The rusty car is where it gets more pinko-lib though. Salt used to melt road snow is bad for the environment. Finland tries to use less of it, even though the broader use of gravel and sand has its own challenges. More important to Finland than the convenience of a single set of all-season tires that never need to be changed; more important than the breakdown and rebuilding of their roads; is the health of their people and their land. The theme finds its way into so much, including car tires and road prep.
With snow bearing down in the forecast, we rallied to a friend of “Pappa’s,” Mimmu’s dad, who did quick turnaround wheel changes on both cars. Done in about 20 minutes.
Now our cars both sound like ATVs rolling down the road with the buzz of the carbide steel studs overpowering our weak sound system's radio volume. The next morning with first snow, we couldn’t tell if we needed them because we park in the garage below our apartment. The road actually looked wet as the temps were just under freezing. Not a salting truck seen. I didn’t sense at all that the glisten on the road might be ice, but when Iita got out of the car at school, she almost slipped onto her butt on the parking lot. I guess the studs work!
Not all cars are there yet because after the fact, I realized we’re “allowed” to put our snow tires on November 1st. Oops. Don’t tell anyone… Actually, I think we’re ok. The crackling of studded snow tires is all around so we’re clearly not the only ones to jump the gun. Plus, it can’t be a hard rule as Luosto would be a bad place to drive right now if they couldn’t have their studs on. As with anything in Finland, rules are rules but common sense prevails. They do need to stay on the cars until at least the last day of February and are required to be off April 20th.
I know what’s on the minds of tax policy wonks. What about the roads?!
As with most Finland v. United States comparisons, I don’t know, nor will I assert that this is a better way of handling driving in winter. Sweden and Norway have nearly identical laws to Finland’s, so that grows the cross section a bit. But the arguments for and against are pretty simple. It’s environment v. road destruction. Wherever you land on that tug of war is your business. I’m describing the horse I’m riding on this one.
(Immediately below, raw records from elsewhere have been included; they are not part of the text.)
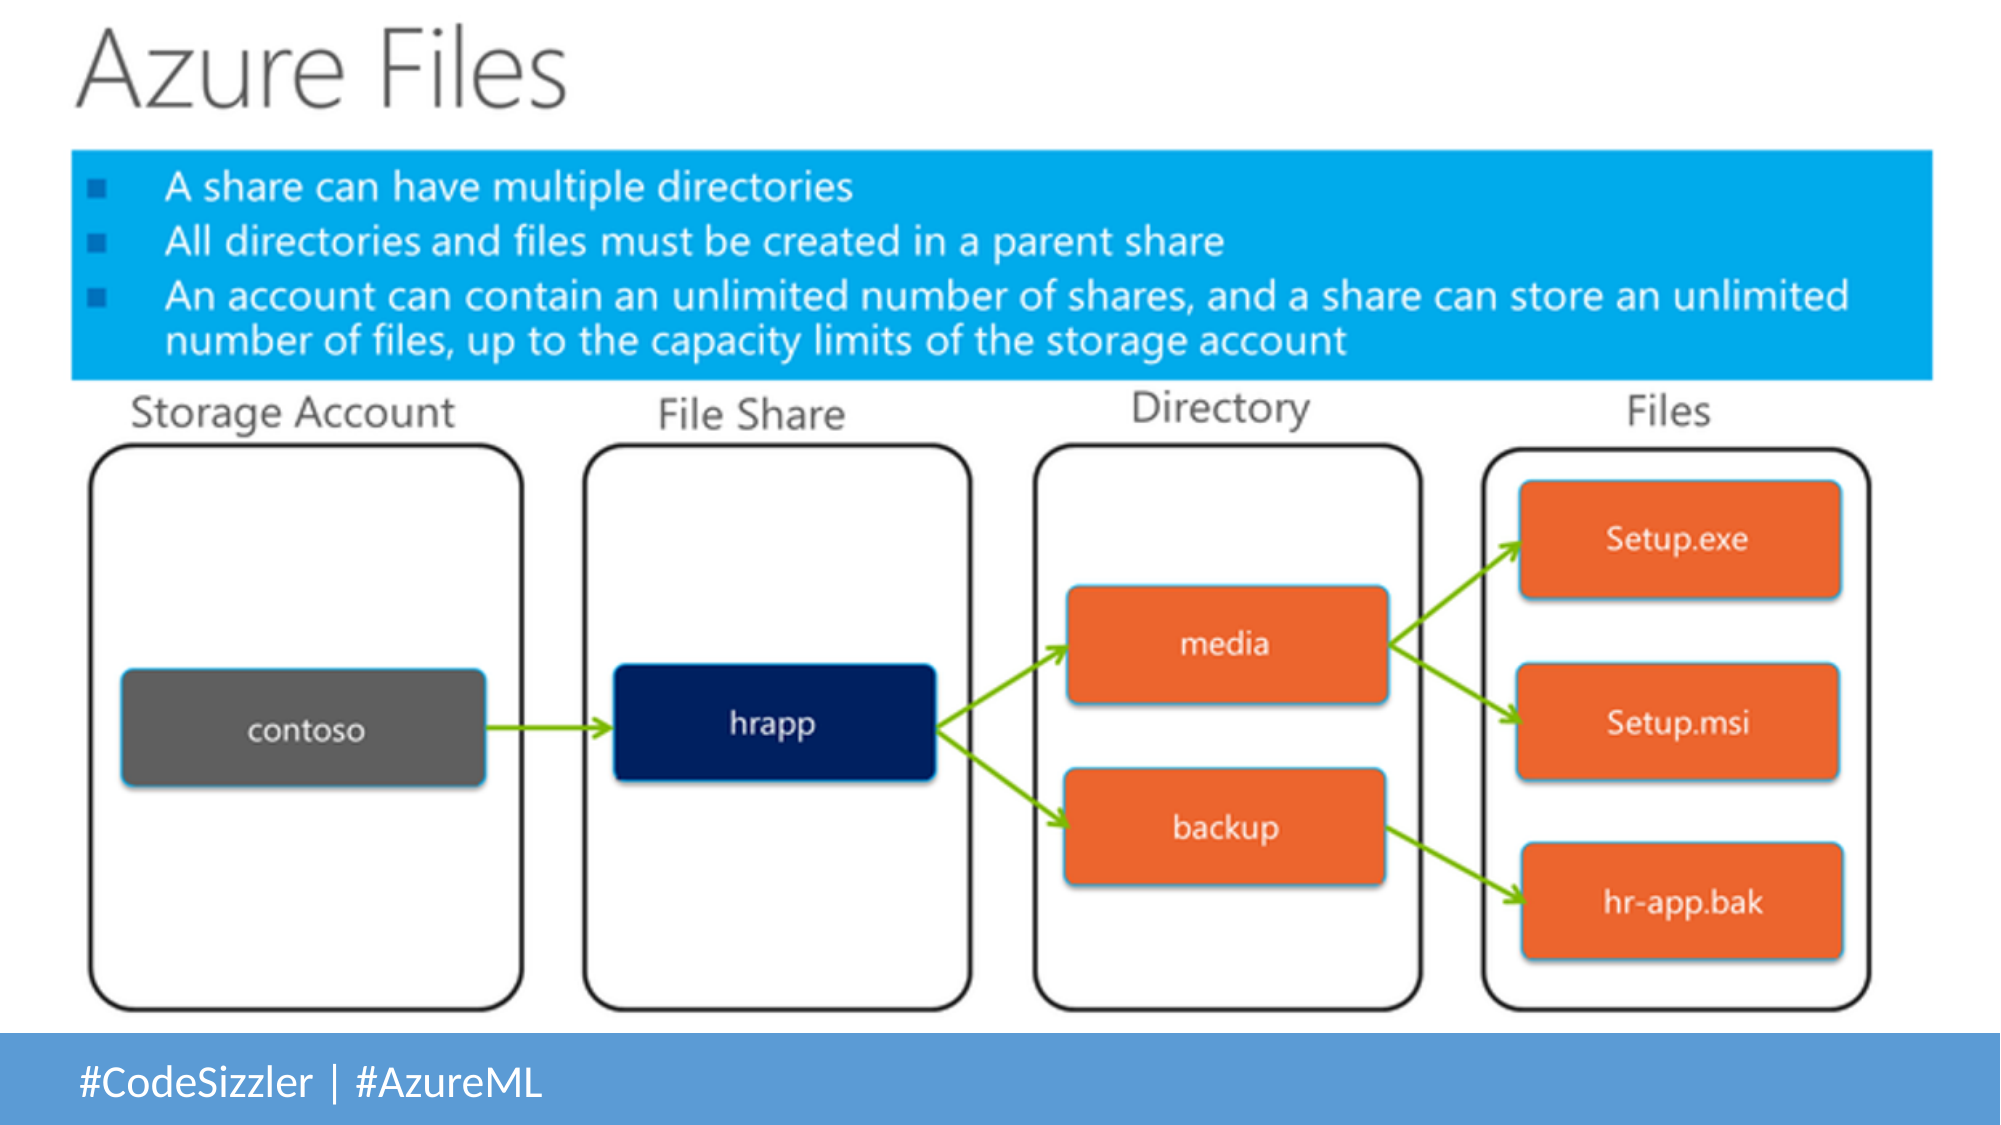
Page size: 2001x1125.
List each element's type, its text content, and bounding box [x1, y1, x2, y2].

text_box #CodeSizzler | #AzureML [0, 1038, 2000, 1125]
picture [0, 0, 2000, 1038]
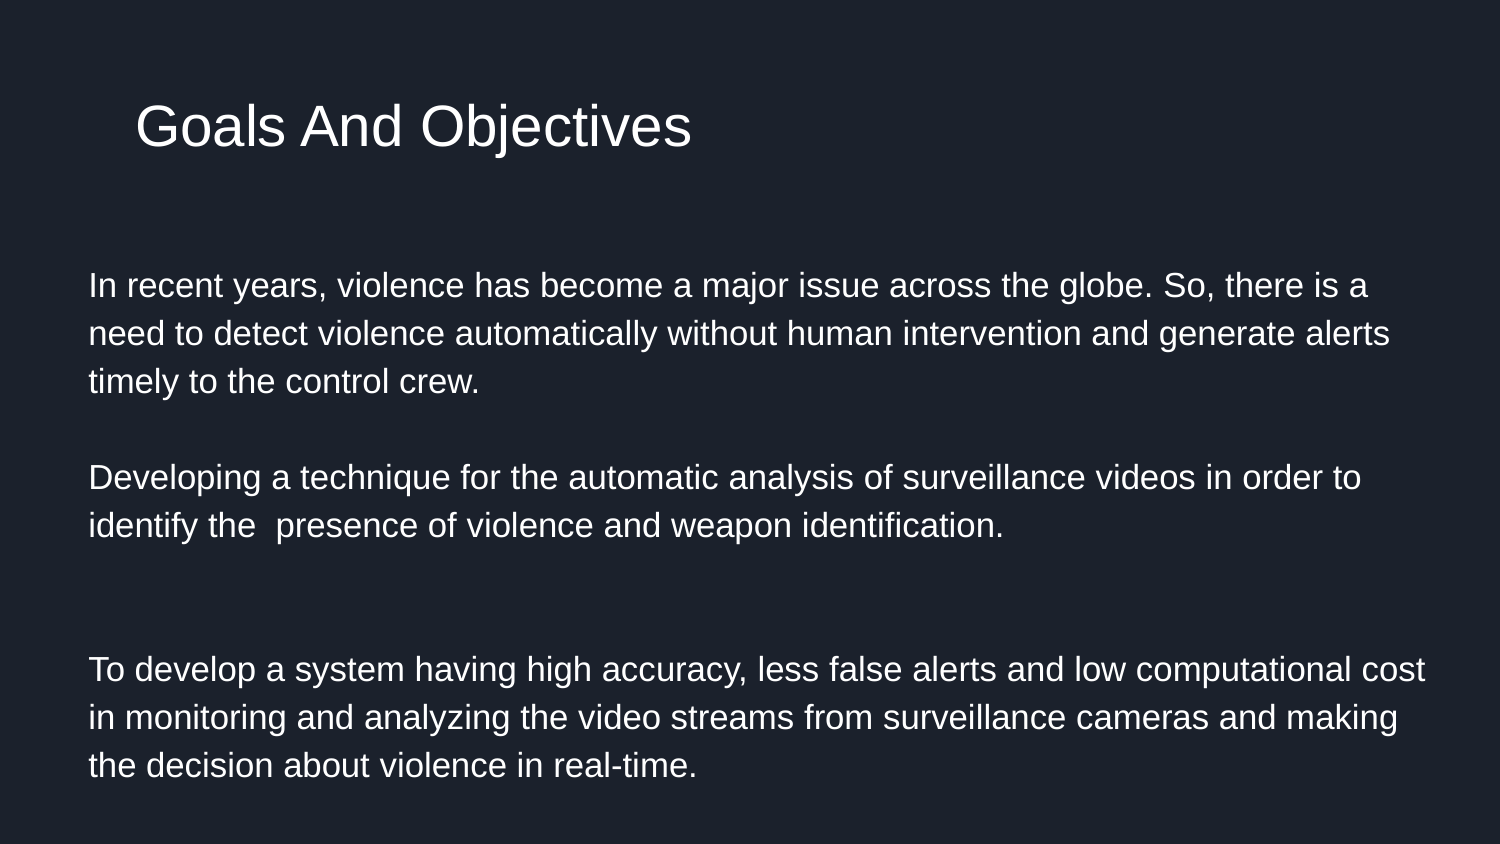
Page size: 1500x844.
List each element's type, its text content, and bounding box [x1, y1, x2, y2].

list In recent years, violence has become a major issue across the globe. So, there is a need to detect violence automatically without human intervention and generate alerts timely to the control crew. Developing a technique for the automatic analysis of surveillance videos in order to identify the presence of violence and weapon identification. To develop a system having high accuracy, less false alerts and low computational cost in monitoring and analyzing the video streams from surveillance cameras and making the decision about violence in real-time. [51, 240, 1449, 802]
title Goals And Objectives [120, 72, 1449, 167]
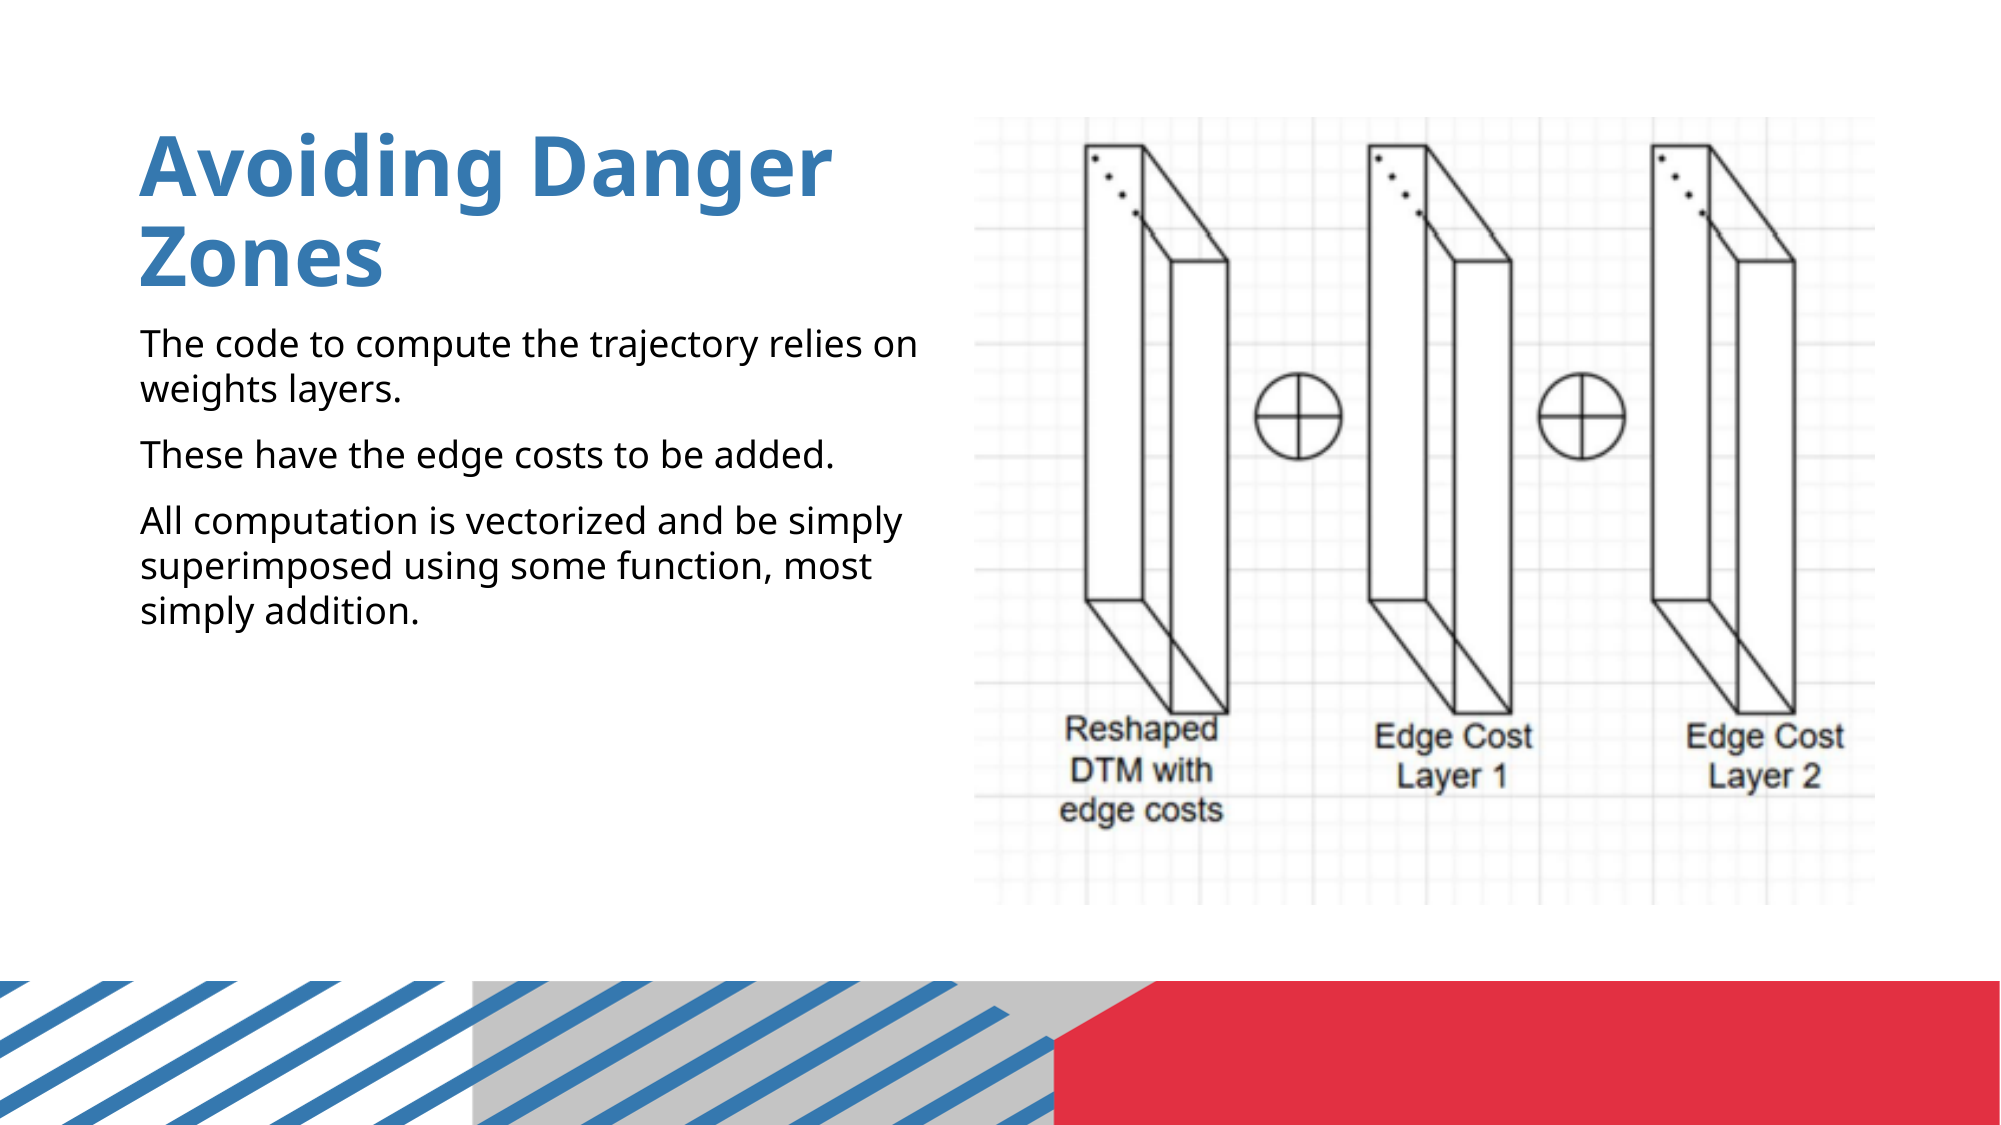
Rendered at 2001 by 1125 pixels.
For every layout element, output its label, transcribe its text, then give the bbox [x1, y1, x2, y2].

title Avoiding Danger Zones [125, 117, 974, 312]
picture [0, 981, 2000, 1125]
list The code to compute the trajectory relies on weights layers. These have the edge costs to be added. All computation is vectorized and be simply superimposed using some function, most simply addition. [125, 312, 974, 850]
picture [974, 117, 1875, 905]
Roads here are generally very good—better by a stretch than most places I’ve lived in the United States. Fixes are constant like in Minnesota, but I don’t feel they are quite as prevalent. That might be the quality of the initial infrastructure talking--the depth and quality of road bed. I know Germany's construction processes are impressive and massive by comparison to American practices by researching rollerski loop construction years ago. The actual surface and sub-surfaces of common practice may be the difference.
I’ve not experienced in ten years of visiting Finland, the road construction mess that is now commonplace between Duluth and Minneapolis on I-35 in the summer. For a training skier's perspective, almost every road here is a good roller skiing road, even though you’d never need to go on them with all the bike paths that are equally in good surface shape. I have noticed in places where two slight troughs are developing from wear and tear of the studded winter tires, but compared to I-35 in the summer, its far from as annoying or in your face as a motorist.
I feel the level to which I could ascertain with any accuracy the practical value differences between requisite studded winter tires and non-studded tires, would need a much longer and deeper dive into it all than I have the time nor care to attempt. I’m doing the breast stroke on the surface here, and my report is; you can have nice roads in a northern climate, with required studded tires, less salt, and not be saddled with endless road construction. It’s not a fantasy. It might take a shift in where we put our tax priorities though. This is mostly a report for my friends in Duluth and Minnesota in general. I don’t know where the magic door is between what we’re accustomed to and what Finland has, but they are miles apart, literally and figuratively.